● **Exercise directions**
Would you give all of the records again, exactly as they read?

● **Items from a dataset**
# # # # # # #
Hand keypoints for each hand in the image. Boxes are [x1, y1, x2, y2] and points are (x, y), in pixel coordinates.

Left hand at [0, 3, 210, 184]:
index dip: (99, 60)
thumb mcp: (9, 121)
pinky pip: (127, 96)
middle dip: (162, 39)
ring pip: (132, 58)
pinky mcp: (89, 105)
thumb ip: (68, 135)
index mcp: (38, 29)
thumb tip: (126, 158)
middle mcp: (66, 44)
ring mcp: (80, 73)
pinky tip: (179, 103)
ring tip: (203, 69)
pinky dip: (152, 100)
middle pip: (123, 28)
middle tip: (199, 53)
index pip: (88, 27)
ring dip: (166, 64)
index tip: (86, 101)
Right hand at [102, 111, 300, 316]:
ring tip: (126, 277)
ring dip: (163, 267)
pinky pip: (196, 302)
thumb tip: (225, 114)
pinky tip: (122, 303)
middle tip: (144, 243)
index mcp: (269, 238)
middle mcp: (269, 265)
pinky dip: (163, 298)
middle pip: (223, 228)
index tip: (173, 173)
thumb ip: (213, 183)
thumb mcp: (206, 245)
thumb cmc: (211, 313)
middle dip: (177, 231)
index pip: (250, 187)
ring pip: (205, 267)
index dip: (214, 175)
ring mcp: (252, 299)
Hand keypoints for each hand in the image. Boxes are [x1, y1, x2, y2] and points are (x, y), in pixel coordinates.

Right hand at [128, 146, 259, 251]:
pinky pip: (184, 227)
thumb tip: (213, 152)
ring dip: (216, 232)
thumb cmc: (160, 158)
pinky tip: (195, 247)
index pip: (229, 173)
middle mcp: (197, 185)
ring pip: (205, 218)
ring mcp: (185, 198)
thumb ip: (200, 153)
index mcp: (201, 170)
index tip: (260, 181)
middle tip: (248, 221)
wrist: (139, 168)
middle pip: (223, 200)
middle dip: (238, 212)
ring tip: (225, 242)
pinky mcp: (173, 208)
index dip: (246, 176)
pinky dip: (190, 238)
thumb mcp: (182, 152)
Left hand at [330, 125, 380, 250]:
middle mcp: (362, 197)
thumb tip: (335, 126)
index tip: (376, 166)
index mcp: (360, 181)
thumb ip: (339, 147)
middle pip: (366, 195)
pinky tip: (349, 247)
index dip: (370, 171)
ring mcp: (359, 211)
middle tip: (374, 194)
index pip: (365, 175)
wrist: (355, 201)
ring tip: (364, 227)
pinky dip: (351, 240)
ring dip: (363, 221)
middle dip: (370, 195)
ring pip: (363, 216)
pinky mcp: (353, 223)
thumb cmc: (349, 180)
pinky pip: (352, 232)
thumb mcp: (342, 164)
# # # # # # #
● **Answer section**
Hand keypoints for each hand in the image. Boxes are [x1, y1, x2, y2] and points are (x, y), in pixel coordinates.

Left hand at [0, 3, 210, 184]:
index dip: (99, 60)
thumb mcp: (9, 121)
pinky pip: (127, 96)
middle dip: (162, 39)
ring pip: (132, 58)
pinky mcp: (89, 105)
thumb ip: (68, 135)
index mcp: (38, 29)
thumb tip: (126, 158)
middle mcp: (66, 44)
ring mcp: (80, 73)
pinky tip: (179, 103)
ring tip: (203, 69)
pinky dip: (152, 100)
middle pip: (123, 28)
middle tip: (199, 53)
index pip: (88, 27)
ring dip: (166, 64)
index tip: (86, 101)
Right hand at [102, 111, 300, 316]:
ring tip: (126, 277)
ring dip: (163, 267)
pinky pip: (196, 302)
thumb tip: (225, 114)
pinky tip: (122, 303)
middle tip: (144, 243)
index mcp: (269, 238)
middle mcp: (269, 265)
pinky dip: (163, 298)
middle pip: (223, 228)
index tip: (173, 173)
thumb ip: (213, 183)
thumb mcp: (206, 245)
thumb cmc: (211, 313)
middle dip: (177, 231)
index pip: (250, 187)
ring pip: (205, 267)
index dip: (214, 175)
ring mcp: (252, 299)
Hand keypoints for each hand in the image. Boxes are [x1, y1, x2, y2] and points are (x, y), in pixel coordinates.

Right hand at [128, 146, 259, 251]:
pinky pip: (184, 227)
thumb tip: (213, 152)
ring dip: (216, 232)
thumb cmc: (160, 158)
pinky tip: (195, 247)
index pip: (229, 173)
middle mcp: (197, 185)
ring pip: (205, 218)
ring mcp: (185, 198)
thumb ip: (200, 153)
index mcp: (201, 170)
index tip: (260, 181)
middle tip: (248, 221)
wrist: (139, 168)
middle pip: (223, 200)
middle dip: (238, 212)
ring tip: (225, 242)
pinky mcp: (173, 208)
index dip: (246, 176)
pinky dip: (190, 238)
thumb mcp: (182, 152)
Left hand at [330, 125, 380, 250]:
middle mcp: (362, 197)
thumb tip: (335, 126)
index tip: (376, 166)
index mcp: (360, 181)
thumb ip: (339, 147)
middle pip: (366, 195)
pinky tip: (349, 247)
index dip: (370, 171)
ring mcp: (359, 211)
middle tip: (374, 194)
index pip: (365, 175)
wrist: (355, 201)
ring tip: (364, 227)
pinky dip: (351, 240)
ring dip: (363, 221)
middle dip: (370, 195)
ring pip: (363, 216)
pinky mcp: (353, 223)
thumb cmc: (349, 180)
pinky pip: (352, 232)
thumb mcp: (342, 164)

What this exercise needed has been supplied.